Kimmich ist der beste Rechtsverteidiger der Welt

Rangnicks Kritik ist genauso falsch wie der Aufschrei bei der Nominierung von Mark Uth. Ja, er hat kurzfristig vielleicht einen schwierigen Start auf Schalke gehabt. Aber er hat in den beiden Saisons zuvor 21 Tore geschossen und elf vorbereitet in der Bundesliga. Das hat Löw honoriert.

Wir sollten dem Bundestrainer grundsätzlich wieder mehr vertrauen. Taktisch hat das Spiel gegen Frankreich zuletzt gezeigt, dass er wieder flexibler werden will – und wir uns wieder mehr auf die Gegner einstellen. Das ist gut so.

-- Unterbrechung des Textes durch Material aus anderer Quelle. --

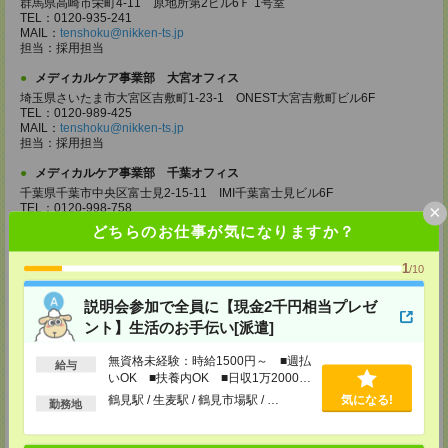
群馬県高崎市栄町4-11 原地所第2ビル6Ｆ 1号室
TEL：0120-935-241
MAIL：
tenshoku@nikken-ts.jp
担当：採用担当
メディカルケア事業部 大宮オフィス
埼玉県さいたま市大宮区吉敷町1-23-1 ONEST大宮吉敷町ビル6F
TEL：0120-989-425
MAIL：
tenshoku@nikken-ts.jp
担当：採用担当
メディカルケア事業部 千葉オフィス
千葉県千葉市中央区富士見2-15-11 IMI千葉富士見ビル6F
×
TEL：0120-998-758
MAIL：
tenshoku@nikken-ts.jp
どちらのお仕事が気になりますか？
担当：採用担当
1
メディカルケア事業部 柏オフィス
/10
千葉県柏市末広町5-19 第12関口ビル7F 705号室
TEL：0120-935-218
説明会参加で全員に【現金2千円相当プレゼ
MAIL：
tenshoku@nikken-ts.jp
ント】生活のお手伝い[派遣]
担当：採用担当
無資格未経験：時給1500円～ ■週払
メディカルケア事業部 新宿オフィス
給与
いOK ■扶養内OK ■日収1万2000円
東京都新宿区新宿2-3-10 新宿御苑ビル6階
以上
TEL：0120-457-235
鶴見駅 / 生麦駅 / 鶴見市場駅 / …
気になる!
勤務地
MAIL：
tenshoku@nikken-ts.jp
担当：採用担当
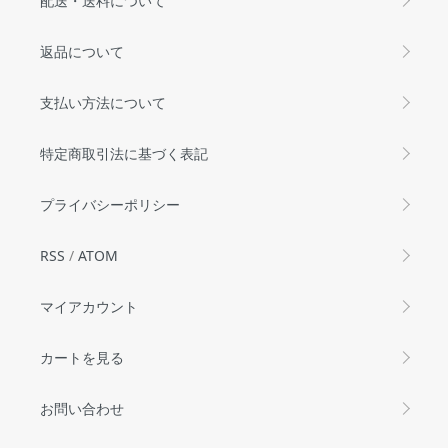
配送・送料について
返品について
支払い方法について
特定商取引法に基づく表記
プライバシーポリシー
RSS
/
ATOM
マイアカウント
カートを見る
お問い合わせ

Die zukünftigen Eckpfeiler der Nationalelf sind auch schon vorhanden, sie brauchen nur noch etwas Zeit. Joshua Kimmich ist da für mich als erstes zu nennen, auch wenn ich ihn anders als Löw nicht dauerhaft im Mittelfeld sehe. Er ist für mich der beste Rechtsverteidiger der Welt aktuell, deshalb sollte er auch dort zum Einsatz kommen.

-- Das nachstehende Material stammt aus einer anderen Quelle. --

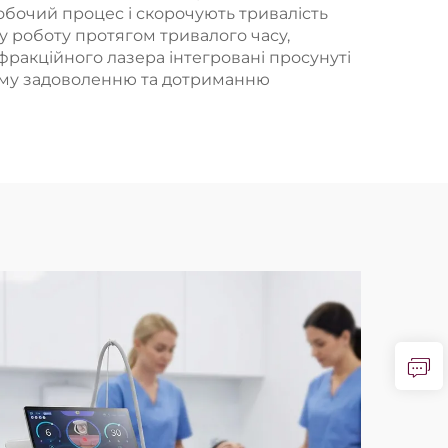
обочий процес і скорочують тривалість
у роботу протягом тривалого часу,
фракційного лазера інтегровані просунуті
ному задоволенню та дотриманню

Goretzka und Sané brauchen Geduld

Im Mittelfeld erlebt Leon Goretzka gerade eine schwierige Zeit, weil er sich im neuen Umfeld beim FC Bayern durchbeißen muss. Aber er wird das schaffen und gestärkt daraus hervorgehen. Dann ist er auch bereit, im Nationalteam Verantwortung zu übernehmen.

Und vorne können wir dankbar sein, dass wir so einen Spieler wie Leroy Sané haben. Ich habe mich erst vor Kurzen mit zwei befreundeten Journalisten aus England unterhalten, die weiterhin in unglaublicher Art und Weise von ihm schwärmen. Er ist eins der größten Offensivtalente der Welt. Ja, er hat viele Fehler im Nationalteam gemacht und wird auch noch weitere machen. Aber diese Geduld sollten wir aufbringen.

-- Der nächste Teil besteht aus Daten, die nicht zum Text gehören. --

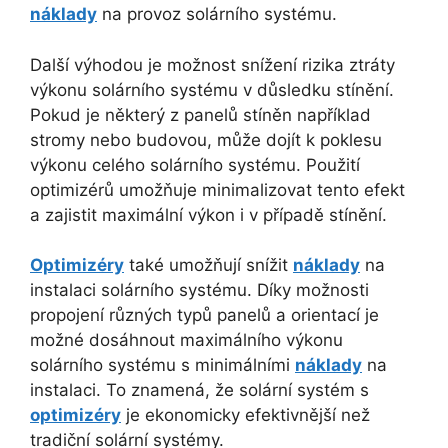
náklady
na provoz solárního systému.
Další výhodou je možnost snížení rizika ztráty
výkonu solárního systému v důsledku stínění.
Pokud je některý z panelů stíněn například
stromy nebo budovou, může dojít k poklesu
výkonu celého solárního systému. Použití
optimizérů umožňuje minimalizovat tento efekt
a zajistit maximální výkon i v případě stínění.
Optimizéry
také umožňují snížit
náklady
na
instalaci solárního systému. Díky možnosti
propojení různých typů panelů a orientací je
možné dosáhnout maximálního výkonu
solárního systému s minimálními
náklady
na
instalaci. To znamená, že solární systém s
optimizéry
je ekonomicky efektivnější než
tradiční solární systémy.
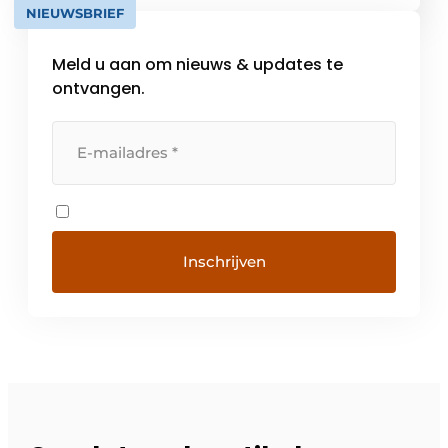
NIEUWSBRIEF
Meld u aan om nieuws & updates te
ontvangen.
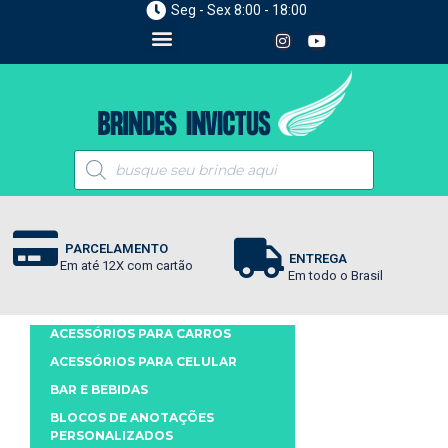
Seg - Sex 8:00 - 18:00
PARCELAMENTO
ENTREGA
Em até 12X com cartão
Em todo o Brasil
ACESSÓRIOS PARA CARROS
ACESSÓRIOS PARA CELULAR
BAR E BEBIDAS
BLOCOS DE ANOTAÇÕES
PERSONALIZADOS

Mehr Testspiele mit sportpolitischem Hintergrund

Das ist natürlich schwer, wenn vor dem Spiel gegen die Niederlande alle vom "Abstieg" aus der höchsten Spielklasse der Nations League sprechen. Über diese Formulierung ärgere ich mich maßlos. Abstieg ist so ein brutales Wort, das wir aus der Bundesliga kennen. Es suggeriert, man hätte über Wochen und Monate schlechte Leistungen gebracht. Es steht für Versagen. Aber das ist doch Unsinn. In der Bundesliga entscheiden 34 Spiele, in der Nations League nur vier. Verletzungen, ein kurzfristiges Formtief, Glück – all diese Faktoren wirken sich in vier Spielen natürlich viel, viel stärker aus.

Mir erscheint die Nations League als willkürlich erdachter Wettbewerb. Man sollte sie sofort wieder abschaffen. Den Trainern wird durch weitere Wettkampfspiele die Zeit genommen, in Ruhe Veränderungen einzustudieren oder einen Umbruch durchzuführen, wie es Jogi Löw aktuell versucht. Vielleicht ist es sogar ein Vorteil, wenn wir beim nächsten Mal in Liga B gegen kleinere Nationen spielen und uns mit weniger Druck auf das nächste Großereignis vorbereiten können.


Ich würde an Stelle der Nations League lieber Testspiele sehen, vielleicht sogar mit einem sportpolitischen Hintergrund. Warum knüpfen wir nicht mal neue Kontakte nach Südamerika oder Afrika, anstatt so häufig nur den Vergleich mit anderen europäischen Top-Nationen zu suchen. Das hat dem DFB immer sehr gut zu Gesicht gestanden.